The Prime Minister’s speech quelled the noises off, for a time, at least.
For all the nonsense talked about the EU not knowing what the UK wants from BREXIT, the PM reiterated the messages she gave at Lancaster House and at Florence: that we are leaving customs union and the internal market, and that instead, we want to replace them with a mutually advantageous free trade agreement. It couldn’t have been clearer.
In fact, at the election last year 80% of the voters supported parties committed to exactly that: because it was what the Labour, Conservative, DUP and UKIP manifestos promised.
Subsequently, and unfortunately for the strength of the UK’s negotiating stance, the Opposition has sought to join nationalists, Greens, Lib-Dems and Tory rebels in trying to hang on to some aspects of EU membership, be it a customs union or membership of the internal market.
Were they to be successful, they would have to explain to the voters how it was that they broke their pledges at the last election. I can imagine the awkward exchange on the doorsteps:
“You said we would get our money back, but we haven’t. You said that we would take back control of our borders, but we haven’t. You said that we would make our own laws, but we can’t”
The intervention of John Major and Tony Blair demanding a second referendum is evidence that all this is just part of a wider campaign.

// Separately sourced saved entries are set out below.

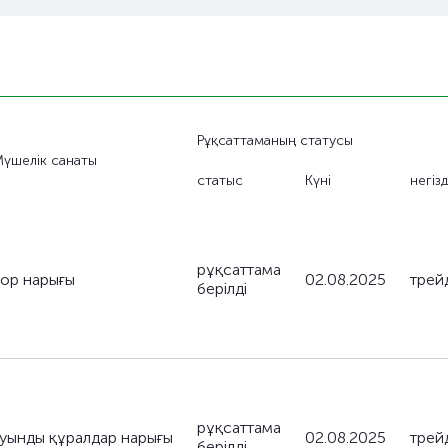
Рұқсаттаманың статусы
үшелік санаты
статыс
Күні
негіз
рұқсаттама
қор нарығы
02.08.2025
трейд
берілді
рұқсаттама
туынды құралдар нарығы
02.08.2025
трейд
берілді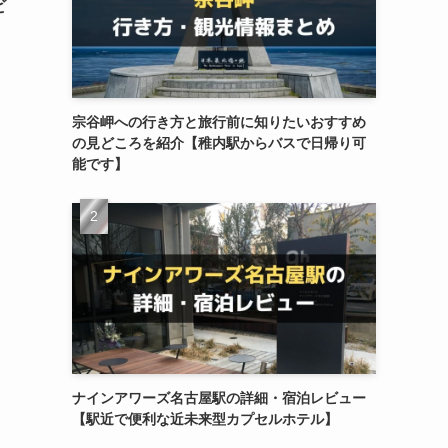
ビ
宗谷岬への行き方と旅行前に知りたいおすすめ
の見どころを紹介【稚内駅からバスで日帰り可
能です】
ナインアワーズ名古屋駅の詳細・宿泊レビュー
【駅近で便利な近未来型カプセルホテル】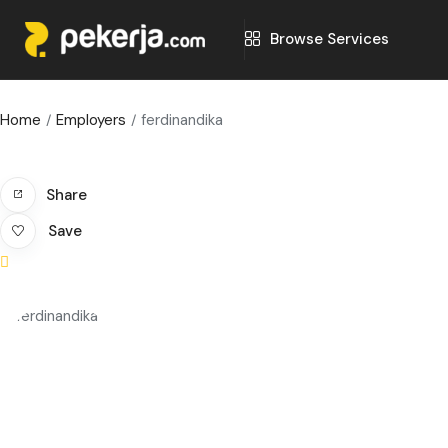
Browse Services
Home
Employers
ferdinandika
Share
Save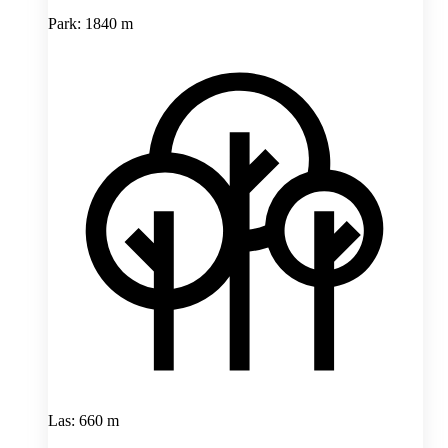
Park: 1840 m
Las: 660 m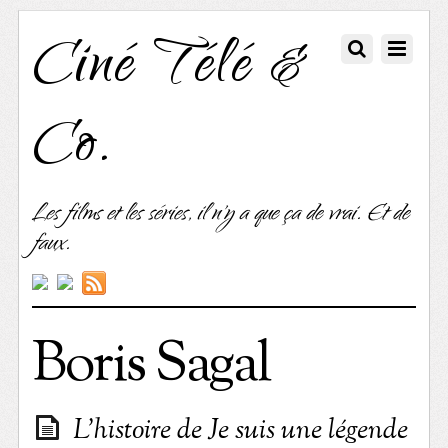
Ciné Télé &
Co.
Les films et les séries, il n'y a que ça de vrai. Et de
faux.
Boris Sagal
L’histoire de Je suis une légende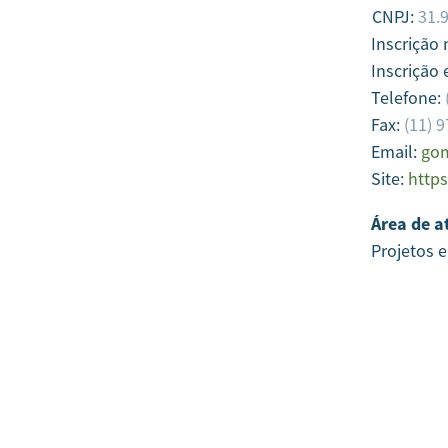
CNPJ:
31.
Inscrição
Inscrição 
Telefone:
Fax:
(11) 
Email:
go
Site:
http
Área de a
Projetos 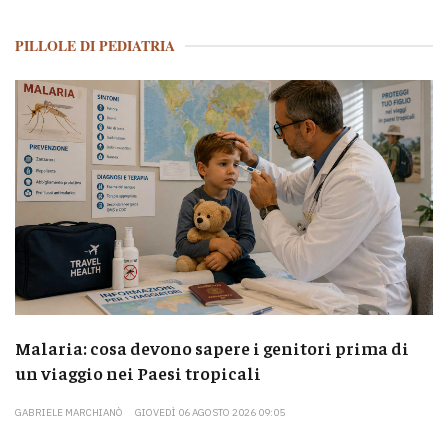
PILLOLE DI PEDIATRIA
Malaria: cosa devono sapere i genitori prima di
un viaggio nei Paesi tropicali
GABRIELE MARCHIANÒ
GIOVEDÌ 06 AGOSTO 2026 09:05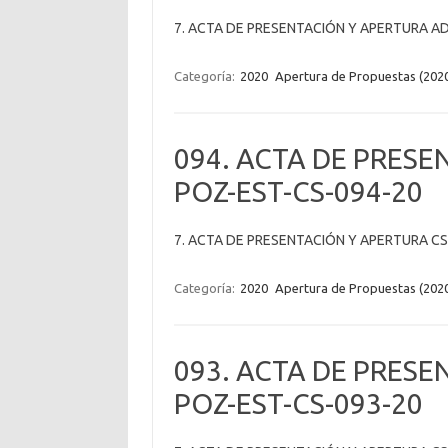
7. ACTA DE PRESENTACIÓN Y APERTURA AD
Categoría:
2020
Apertura de Propuestas (202
094. ACTA DE PRESE
POZ-EST-CS-094-20
7. ACTA DE PRESENTACIÓN Y APERTURA CS
Categoría:
2020
Apertura de Propuestas (202
093. ACTA DE PRESE
POZ-EST-CS-093-20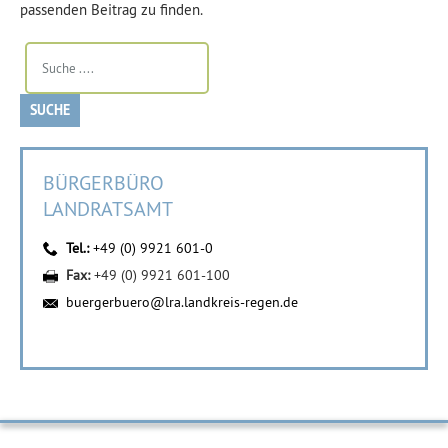
passenden Beitrag zu finden.
BÜRGERBÜRO
LANDRATSAMT
Tel.:
+49 (0) 9921 601-0
Fax:
+49 (0) 9921 601-100
buergerbuero@lra.landkreis-regen.de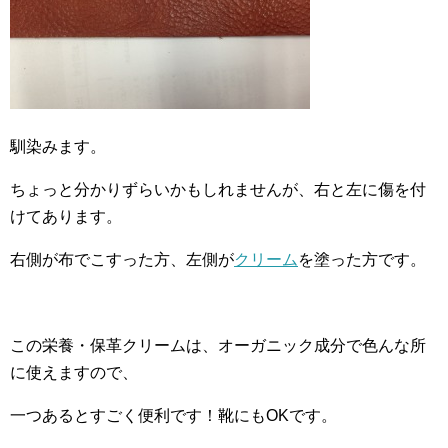
馴染みます。
ちょっと分かりずらいかもしれませんが、右と左に傷を付
けてあります。
右側が布でこすった方、左側が
クリーム
を塗った方です。
この栄養・保革クリームは、オーガニック成分で色んな所
に使えますので、
一つあるとすごく便利です！靴にもOKです。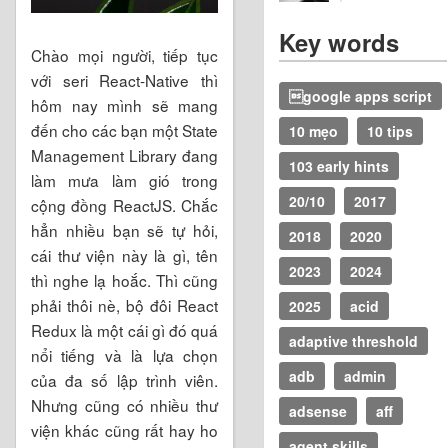
Key words
Chào mọi người, tiếp tục
với seri React-Native thì
google apps script
hôm nay mình sẽ mang
đến cho các bạn một State
10 mẹo
10 tips
Management Library đang
103 early hints
làm mưa làm gió trong
20/10
2017
cộng đồng ReactJS. Chắc
hẳn nhiều bạn sẽ tự hỏi,
2018
2020
cái thư viện này là gì, tên
2023
2024
thì nghe lạ hoắc. Thì cũng
phải thôi nè, bộ đôi React
2025
acid
Redux là một cái gì đó quá
adaptive threshold
nổi tiếng và là lựa chọn
adb
admin
của đa số lập trình viên.
Nhưng cũng có nhiều thư
adsense
aff
viện khác cũng rất hay ho
agent skills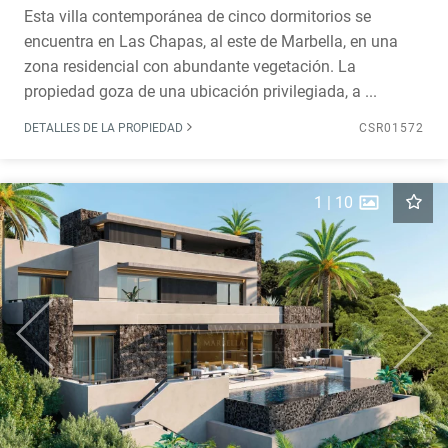
Esta villa contemporánea de cinco dormitorios se
encuentra en Las Chapas, al este de Marbella, en una
zona residencial con abundante vegetación. La
propiedad goza de una ubicación privilegiada, a ...
DETALLES DE LA PROPIEDAD
CSR01572
1
|
10
Previous
Next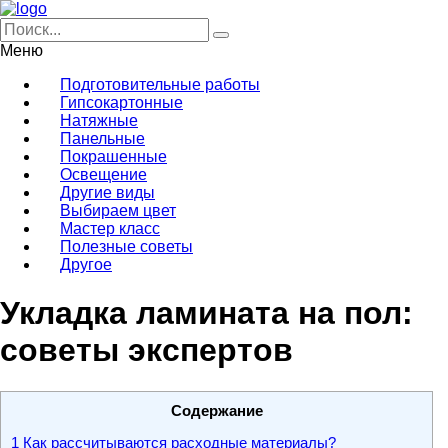
Меню
Подготовительные работы
Гипсокартонные
Натяжные
Панельные
Покрашенные
Освещение
Другие виды
Выбираем цвет
Мастер класс
Полезные советы
Другое
Укладка ламината на пол:
советы экспертов
Содержание
1
Как рассчитываются расходные материалы?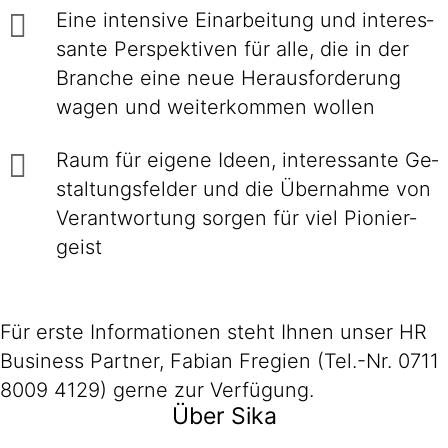
Eine intensive Einarbei­tung und interes­
sante Perspek­tiven für alle, die in der
Branche eine neue Heraus­forderung
wagen und weiter­kommen wollen
Raum für eigene Ideen, inte­res­sante Ge­
stal­tungs­felder und die Über­nahme von
Ver­ant­wor­tung sorgen für viel Pionier­
geist
Für erste Informationen steht Ihnen unser HR
Business Partner, Fabian Fregien (Tel.-Nr. 0711
8009 4129) gerne zur Verfügung.
Über Sika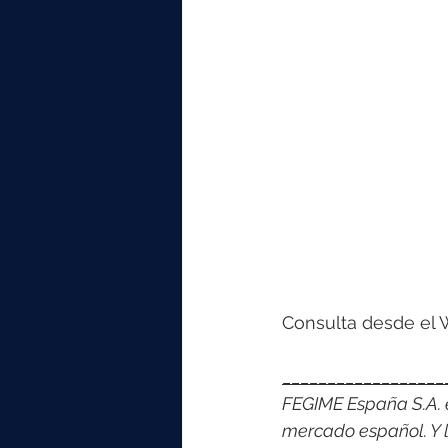
Consulta desde el 
__________________
FEGIME España S.A. es
mercado español. Y l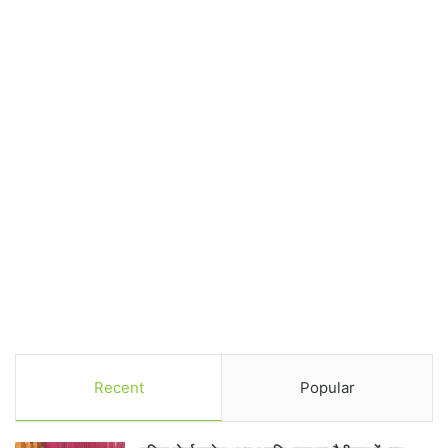
Recent
Popular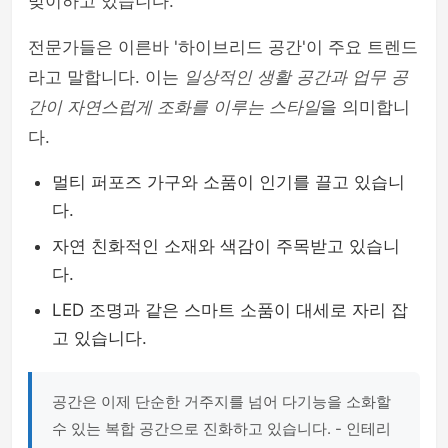
맞이하고 있습니다.
전문가들은 이른바 '하이브리드 공간'이 주요 트렌드
라고 말합니다. 이는
일상적인 생활 공간과 업무 공
간이 자연스럽게 조화를 이루는 스타일
을 의미합니
다.
멀티 퍼포즈 가구와 소품이 인기를 끌고 있습니
다.
자연 친화적인 소재와 색감이 주목받고 있습니
다.
LED 조명과 같은 스마트 소품이 대세로 자리 잡
고 있습니다.
공간은 이제 단순한 거주지를 넘어 다기능을 소화할
수 있는 복합 공간으로 진화하고 있습니다. - 인테리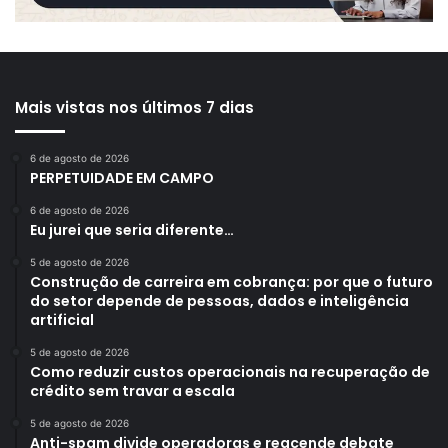
Mais vistas nos últimos 7 dias
6 de agosto de 2026
PERPETUIDADE EM CAMPO
6 de agosto de 2026
Eu jurei que seria diferente…
5 de agosto de 2026
Construção de carreira em cobrança: por que o futuro
do setor depende de pessoas, dados e inteligência
artificial
5 de agosto de 2026
Como reduzir custos operacionais na recuperação de
crédito sem travar a escala
5 de agosto de 2026
Anti-spam divide operadoras e reacende debate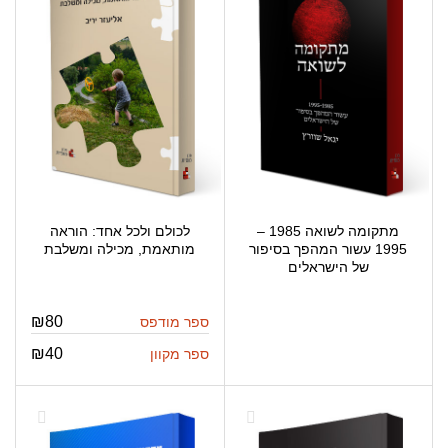
מתקומה לשואה 1985 –
לכולם ולכל אחד: הוראה
1995 עשור המהפך בסיפור
מותאמת, מכילה ומשלבת
של הישראלים
₪
80
ספר מודפס
₪
40
ספר מקוון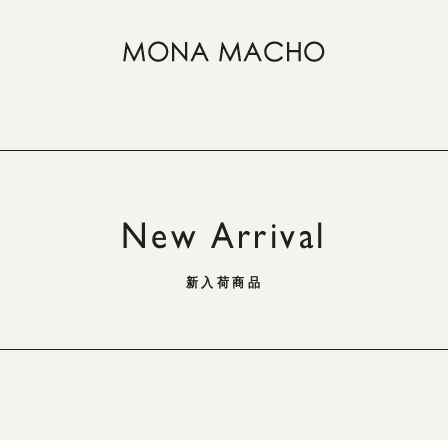
New Arrival
新入荷商品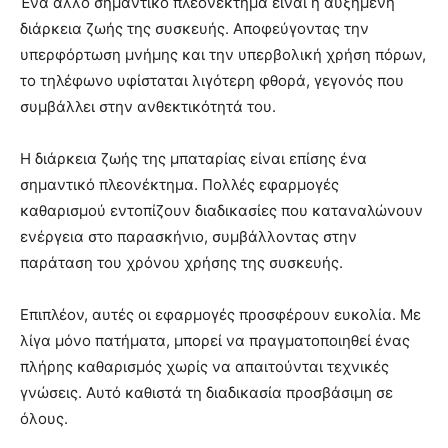
Ένα άλλο σημαντικό πλεονέκτημα είναι η αυξημένη
διάρκεια ζωής της συσκευής. Αποφεύγοντας την
υπερφόρτωση μνήμης και την υπερβολική χρήση πόρων,
το τηλέφωνο υφίσταται λιγότερη φθορά, γεγονός που
συμβάλλει στην ανθεκτικότητά του.
Η διάρκεια ζωής της μπαταρίας είναι επίσης ένα
σημαντικό πλεονέκτημα. Πολλές εφαρμογές
καθαρισμού εντοπίζουν διαδικασίες που καταναλώνουν
ενέργεια στο παρασκήνιο, συμβάλλοντας στην
παράταση του χρόνου χρήσης της συσκευής.
Επιπλέον, αυτές οι εφαρμογές προσφέρουν ευκολία. Με
λίγα μόνο πατήματα, μπορεί να πραγματοποιηθεί ένας
πλήρης καθαρισμός χωρίς να απαιτούνται τεχνικές
γνώσεις. Αυτό καθιστά τη διαδικασία προσβάσιμη σε
όλους.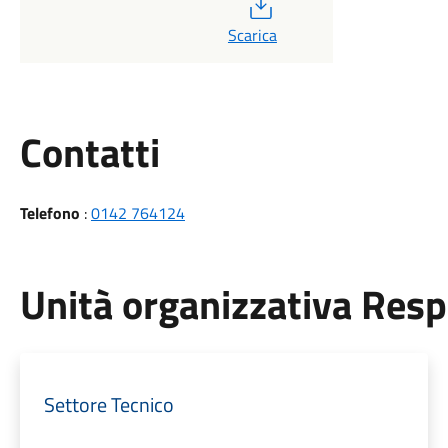
PDF
Scarica
Utili
Contatti
Telefono
:
0142 764124
Unità organizzativa Res
Settore Tecnico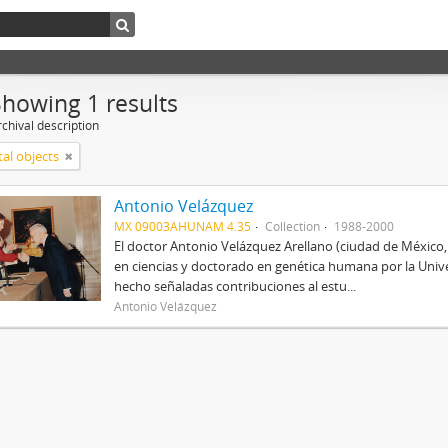
Showing 1 results
chival description
tal objects
Antonio Velázquez
MX 09003AHUNAM 4.35
Collection
1988-2000
El doctor Antonio Velázquez Arellano (ciudad de México
en ciencias y doctorado en genética humana por la Univ
hecho señaladas contribuciones al estu...
Antonio Velázquez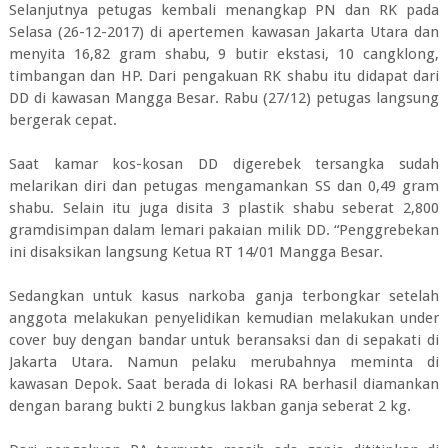
Selanjutnya petugas kembali menangkap PN dan RK pada
Selasa (26-12-2017) di apertemen kawasan Jakarta Utara dan
menyita 16,82 gram shabu, 9 butir ekstasi, 10 cangklong,
timbangan dan HP. Dari pengakuan RK shabu itu didapat dari
DD di kawasan Mangga Besar. Rabu (27/12) petugas langsung
bergerak cepat.
Saat kamar kos-kosan DD digerebek tersangka sudah
melarikan diri dan petugas mengamankan SS dan 0,49 gram
shabu. Selain itu juga disita 3 plastik shabu seberat 2,800
gramdisimpan dalam lemari pakaian milik DD. “Penggrebekan
ini disaksikan langsung Ketua RT 14/01 Mangga Besar.
Sedangkan untuk kasus narkoba ganja terbongkar setelah
anggota melakukan penyelidikan kemudian melakukan under
cover buy dengan bandar untuk beransaksi dan di sepakati di
Jakarta Utara. Namun pelaku merubahnya meminta di
kawasan Depok. Saat berada di lokasi RA berhasil diamankan
dengan barang bukti 2 bungkus lakban ganja seberat 2 kg.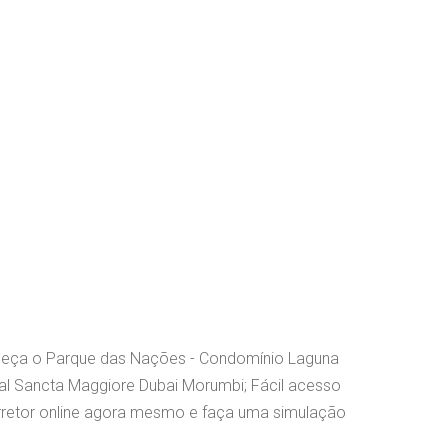
nheça o Parque das Nações - Condomínio Laguna
tal Sancta Maggiore Dubai Morumbi; Fácil acesso
rretor online agora mesmo e faça uma simulação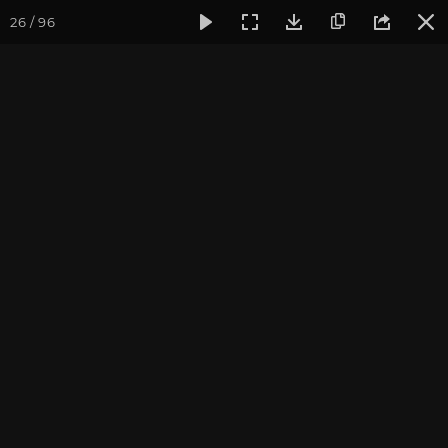
26 / 96
Фотогалерея
Фото йога-туров
Кавказ
Кавказ 2020
Часть 1. Кавказ 2020
Подробнее о поездке вы можете узнать
на страничке тура
Присоединиться к туру
Йога-тур на Кавказ: Архыз 2027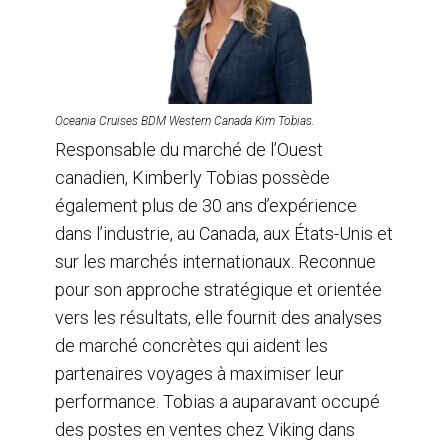
Oceania Cruises BDM Western Canada Kim Tobias.
Responsable du marché de l’Ouest
canadien, Kimberly Tobias possède
également plus de 30 ans d’expérience
dans l’industrie, au Canada, aux États-Unis et
sur les marchés internationaux. Reconnue
pour son approche stratégique et orientée
vers les résultats, elle fournit des analyses
de marché concrètes qui aident les
partenaires voyages à maximiser leur
performance. Tobias a auparavant occupé
des postes en ventes chez Viking dans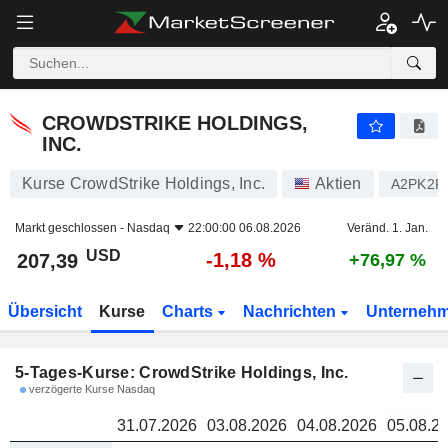
CROWDSTRIKE HOLDINGS, INC.
207,39
CROWDSTRIKE HOLDINGS,
INC.
Kurse CrowdStrike Holdings, Inc.
Aktien
A2PK2R
Markt geschlossen -
Nasdaq
22:00:00 06.08.2026
Veränd. 1. Jan.
USD
-1,18 %
207,39
+76,97 %
Übersicht
Kurse
Charts
Nachrichten
Unterneh
5-Tages-Kurse: CrowdStrike Holdings, Inc.
verzögerte Kurse Nasdaq
31.07.2026
03.08.2026
04.08.2026
05.08.2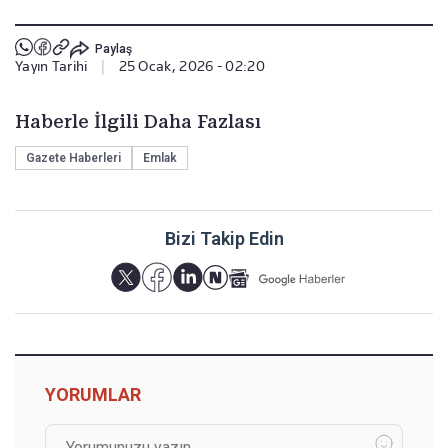
Paylaş
Yayın Tarihi
|
25 Ocak, 2026 - 02:20
Haberle İlgili Daha Fazlası
Gazete Haberleri
Emlak
Bizi Takip Edin
YORUMLAR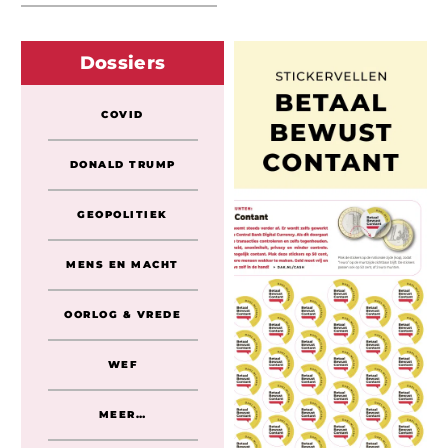
Dossiers
COVID
DONALD TRUMP
GEOPOLITIEK
MENS EN MACHT
OORLOG & VREDE
WEF
MEER…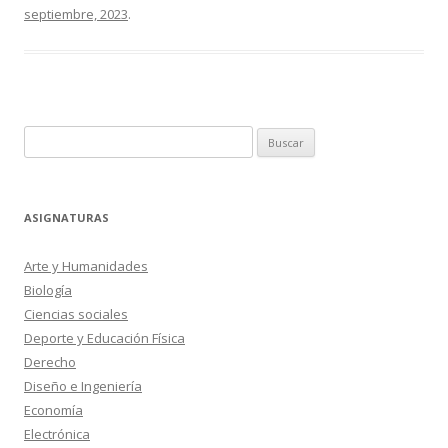
septiembre, 2023
.
Buscar:
ASIGNATURAS
Arte y Humanidades
Biología
Ciencias sociales
Deporte y Educación Física
Derecho
Diseño e Ingeniería
Economía
Electrónica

(If there was one thing that LEAVE and REMAIN both agreed on during the referendum campaign, it was the importance of that one plebiscite in settling the question for a generation. John Major himself stated that “there will not be another referendum: This is it!”)
I told a public meeting at Milford-on-Sea on Saturday of my belief that all the confusion being generated by arguments about the Irish border, the customs union, and the internal market, together with a constant news-feed announcing that the end of the world is nigh, are part of a strategy to delay our departure, demoralise the British people, in order ultimately to defeat BREXIT.
Notwithstanding the relative calm following the PM’s speech on Friday, this campaign will intensify over the next few months with the objective of persuading Parliament to reject whatever agreement that the Government negotiates.
The ‘blurb’ on the cover of Nick Clegg’s latest book How to Stop BREXIT states that it is “essential reading for anyone fearful of the rise of populist extremism”.
Of course, the popular extremists are the 58% of the people of the New Forest who voted to leave.
European elites have form when it comes to defeating the will of the voters.
As the campaign intensifies to wear us down, it comes to this: Are we made of stronger stuff?